The Charlie Kirk American Heritage Act: Rewriting History

Photo via Ohio Statehouse Gallery

Michael Oliss | News Editor

The Ohio House has advanced House Bill 486, also known as the Charlie Kirk American Heritage Act, a measure that would allow public school and state-university instructors to teach about what it calls the “historical and positive impact” of religion — especially Christianity — on U.S. history.

The bill was introduced by Republican Reps. Gary Click and Mike Dovilla, who say it preserves religious liberty in education and supports free speech on topics they believe are underrepresented. The bill declares that teaching Christianity’s influence on American institutions is “factual.”

The bill’s text includes a reference to the nation’s response to Thomas Paine’s The Age of Reason, citing a supposed suggestion from Franklin that Paine should burn the manuscript. That is impossible — Paine wrote The Age of Reason beginning in 1793, three years after Franklin died in 1790. That discrepancy, highlighted by educators, commentators, and opponents, has become a focal point in the debate over the bill’s supposed “factuality” and historical accuracy.

HB 486 outlines more than two dozen religiously oriented topics that teachers may include in lessons. These range from the Pilgrims and the Mayflower Compact to the Northwest Ordinance, the Ten Commandments’ alleged influence on American law, the myth of the First Thanksgiving, chaplains in the Revolutionary War, the First Great Awakening, and the work of major religious figures such as Rev. John Witherspoon and evangelist Billy Graham.

Graham, who died in 2018 at the age of 99, is known for his controversial statements, publicly or in private. In 1973, he met with President Richard Nixon and conversed on religious matters in America. It was in that recorded conversation that Graham called a group of Jewish journalists, “a synagogue of Satan.” He also believed the Jewish religion had a “stranglehold” on American media. If HB 486 is signed into law, teachers will have the freedom to praise him and his influence on American heritage and culture.

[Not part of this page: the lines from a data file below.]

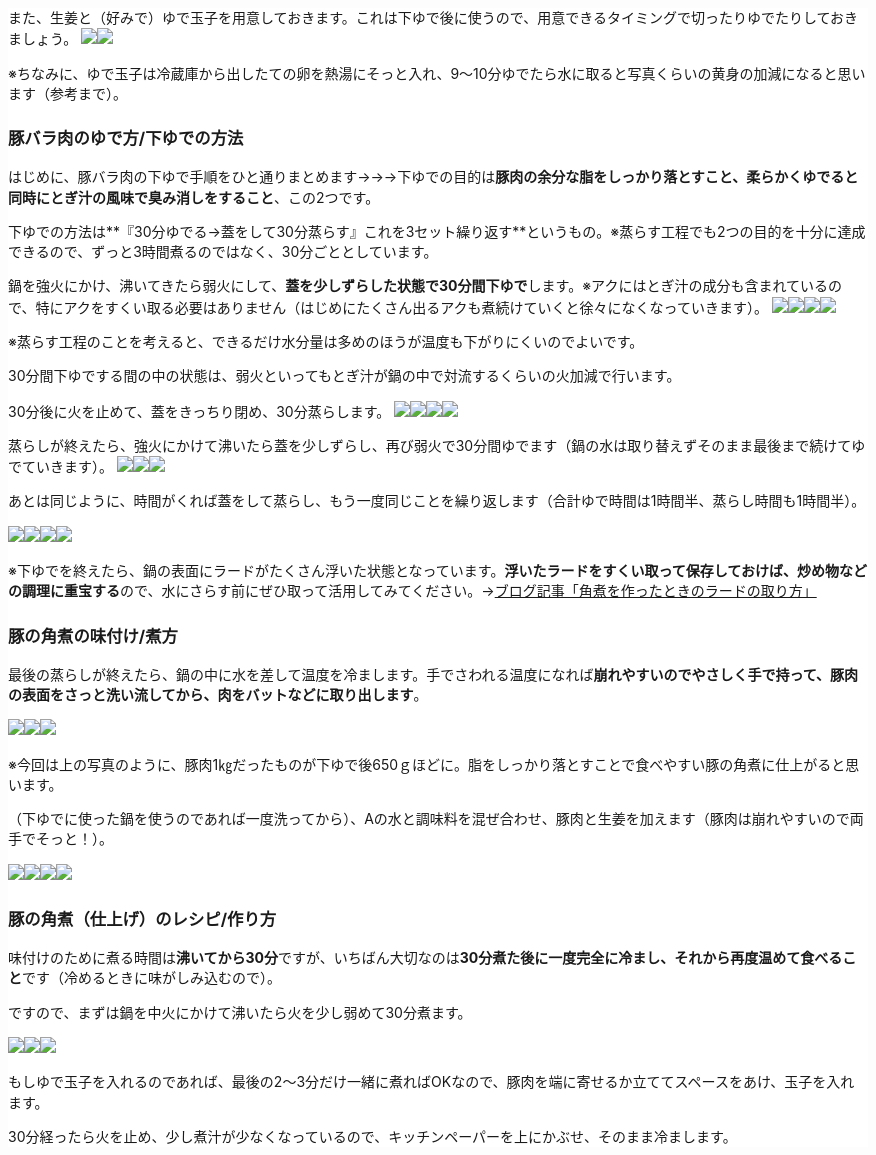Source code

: また、生姜と（好みで）ゆで玉子を用意しておきます。これは下ゆで後に使うので、用意できるタイミングで切ったりゆでたりしておきましょう。
![](https://www.sirogohan.com/_files/recipe/images/kakuni/kakuni3.JPG)![](https://www.sirogohan.com/_files/recipe/images/kakuni/kakuni19.JPG)

※ちなみに、ゆで玉子は冷蔵庫から出したての卵を熱湯にそっと入れ、9〜10分ゆでたら水に取ると写真くらいの黄身の加減になると思います（参考まで）。

### 豚バラ肉のゆで方/下ゆでの方法

はじめに、豚バラ肉の下ゆで手順をひと通りまとめます→→→下ゆでの目的は**豚肉の余分な脂をしっかり落とすこと、柔らかくゆでると同時にとぎ汁の風味で臭み消しをすること**、この2つです。

下ゆでの方法は**『30分ゆでる→蓋をして30分蒸らす』これを3セット繰り返す**というもの。※蒸らす工程でも2つの目的を十分に達成できるので、ずっと3時間煮るのではなく、30分ごととしています。

鍋を強火にかけ、沸いてきたら弱火にして、**蓋を少しずらした状態で30分間下ゆで**します。※アクにはとぎ汁の成分も含まれているので、特にアクをすくい取る必要はありません（はじめにたくさん出るアクも煮続けていくと徐々になくなっていきます）。
![](https://www.sirogohan.com/_files/recipe/images/kakuni/kakuni6.JPG)![](https://www.sirogohan.com/_files/recipe/images/kakuni/kakuni7.JPG)![](https://www.sirogohan.com/_files/recipe/images/kakuni/kakuni8.JPG)![](https://www.sirogohan.com/_files/recipe/images/kakuni/kakuni9.JPG)

※蒸らす工程のことを考えると、できるだけ水分量は多めのほうが温度も下がりにくいのでよいです。

30分間下ゆでする間の中の状態は、弱火といってもとぎ汁が鍋の中で対流するくらいの火加減で行います。

30分後に火を止めて、蓋をきっちり閉め、30分蒸らします。
![](https://www.sirogohan.com/_files/recipe/images/kakuni/kakuni18.JPG)![](https://www.sirogohan.com/_files/recipe/images/kakuni/kakuni10.JPG)![](https://www.sirogohan.com/_files/recipe/images/kakuni/kakuni11.JPG)![](https://www.sirogohan.com/_files/recipe/images/kakuni/kakuni12.JPG)

蒸らしが終えたら、強火にかけて沸いたら蓋を少しずらし、再び弱火で30分間ゆでます（鍋の水は取り替えずそのまま最後まで続けてゆでていきます）。
![](https://www.sirogohan.com/_files/recipe/images/kakuni/kakuni13.JPG)![](https://www.sirogohan.com/_files/recipe/images/kakuni/kakuni14.JPG)![](https://www.sirogohan.com/_files/recipe/images/kakuni/kakuni15.JPG)

あとは同じように、時間がくれば蓋をして蒸らし、もう一度同じことを繰り返します（合計ゆで時間は1時間半、蒸らし時間も1時間半）。

![](https://www.sirogohan.com/_files/recipe/images/kakuni/kakuni16.JPG)![](https://www.sirogohan.com/_files/recipe/images/kakuni/kakuni17.JPG)![](https://www.sirogohan.com/_files/recipe/images/kakuni/kakuni9.JPG)![](https://www.sirogohan.com/_files/recipe/images/kakuni/kakuni20.JPG)

※下ゆでを終えたら、鍋の表面にラードがたくさん浮いた状態となっています。**浮いたラードをすくい取って保存しておけば、炒め物などの調理に重宝する**ので、水にさらす前にぜひ取って活用してみてください。→[ブログ記事「角煮を作ったときのラードの取り方」](https://lineblog.me/sirogohan/archives/67287135.html)

### 豚の角煮の味付け/煮方

最後の蒸らしが終えたら、鍋の中に水を差して温度を冷まします。手でさわれる温度になれば**崩れやすいのでやさしく手で持って、豚肉の表面をさっと洗い流してから、肉をバットなどに取り出します**。

![](https://www.sirogohan.com/_files/recipe/images/kakuni/kakuni21.JPG)![](https://www.sirogohan.com/_files/recipe/images/kakuni/kakuni22.JPG)![](https://www.sirogohan.com/_files/recipe/images/kakuni/kakuni23.JPG)

※今回は上の写真のように、豚肉1㎏だったものが下ゆで後650ｇほどに。脂をしっかり落とすことで食べやすい豚の角煮に仕上がると思います。

（下ゆでに使った鍋を使うのであれば一度洗ってから）、Aの水と調味料を混ぜ合わせ、豚肉と生姜を加えます（豚肉は崩れやすいので両手でそっと！）。

![](https://www.sirogohan.com/_files/recipe/images/kakuni/kakuni25.JPG)![](https://www.sirogohan.com/_files/recipe/images/kakuni/kakuni26.JPG)![](https://www.sirogohan.com/_files/recipe/images/kakuni/kakuni27.JPG)![](https://www.sirogohan.com/_files/recipe/images/kakuni/kakuni28.JPG)

### 豚の角煮（仕上げ）のレシピ/作り方

味付けのために煮る時間は**沸いてから30分**ですが、いちばん大切なのは**30分煮た後に一度完全に冷まし、それから再度温めて食べること**です（冷めるときに味がしみ込むので）。

ですので、まずは鍋を中火にかけて沸いたら火を少し弱めて30分煮ます。

![](https://www.sirogohan.com/_files/recipe/images/kakuni/kakuni29.JPG)![](https://www.sirogohan.com/_files/recipe/images/kakuni/kakuni30.JPG)![](https://www.sirogohan.com/_files/recipe/images/kakuni/kakuni31.JPG)

もしゆで玉子を入れるのであれば、最後の2〜3分だけ一緒に煮ればOKなので、豚肉を端に寄せるか立ててスペースをあけ、玉子を入れます。

30分経ったら火を止め、少し煮汁が少なくなっているので、キッチンペーパーを上にかぶせ、そのまま冷まします。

Supporters of HB 486 argue it protects educators who want to discuss religion’s role in American history without being accused of violating church-state boundaries. They say the measure does not mandate curriculum changes but clarifies that such instruction is permissible.

Opponents — including civil liberties groups, historians and teacher organizations — say the bill promotes a selective, ideologically influenced version of U.S. history. The ACLU of Ohio argues that existing First Amendment law already permits teaching about religion and that HB 486 instead frames Christianity in exclusively positive terms while omitting historically documented harms linked to religious institutions.

The Ohio Council for the Social Studies also opposes the bill, saying the state’s academic standards already address religion’s historical influence and noting that social studies teachers were not consulted during the bill’s drafting.

HB 486 would apply to both K–12 public schools and state colleges and universities. It passed the House along party lines and now heads to the Ohio Senate for further consideration.